#### DATA TO EXAMINE ####

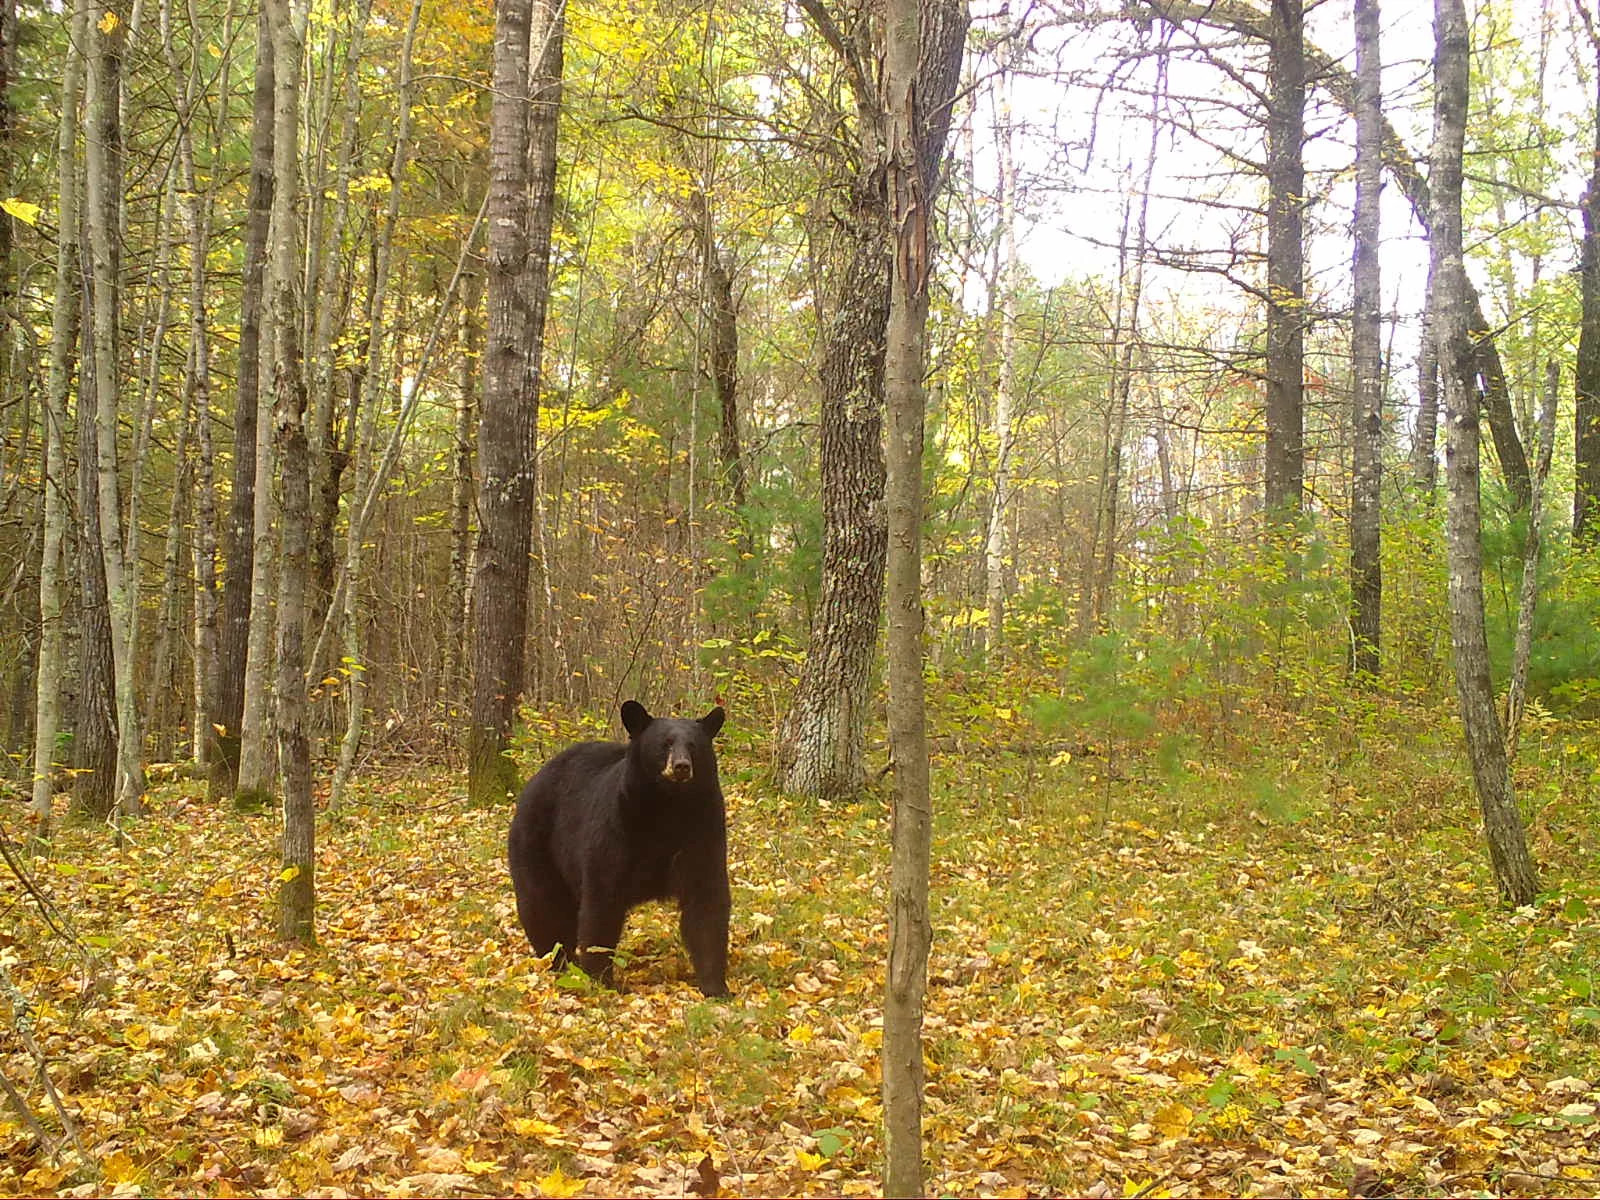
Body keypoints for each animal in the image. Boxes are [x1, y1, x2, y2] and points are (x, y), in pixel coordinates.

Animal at [507, 700, 731, 997]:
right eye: (665, 744)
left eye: (693, 745)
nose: (682, 766)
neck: (669, 807)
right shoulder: (618, 830)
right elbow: (602, 903)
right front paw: (602, 980)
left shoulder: (703, 830)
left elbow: (706, 900)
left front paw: (716, 987)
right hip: (536, 842)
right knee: (542, 905)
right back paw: (560, 962)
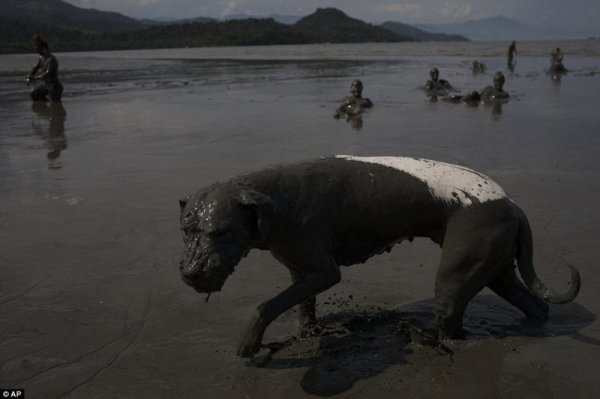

####

● **WORK INSTRUCTION**
From the line containing "left elbow: (706, 900)" to the last line of the entries, output every line exactly as written, but leave out the pictures.

● **RESULT FOR THIS EXERCISE**
left elbow: (706, 900)
left front paw: (716, 987)
right hip: (536, 842)
right knee: (542, 905)
right back paw: (560, 962)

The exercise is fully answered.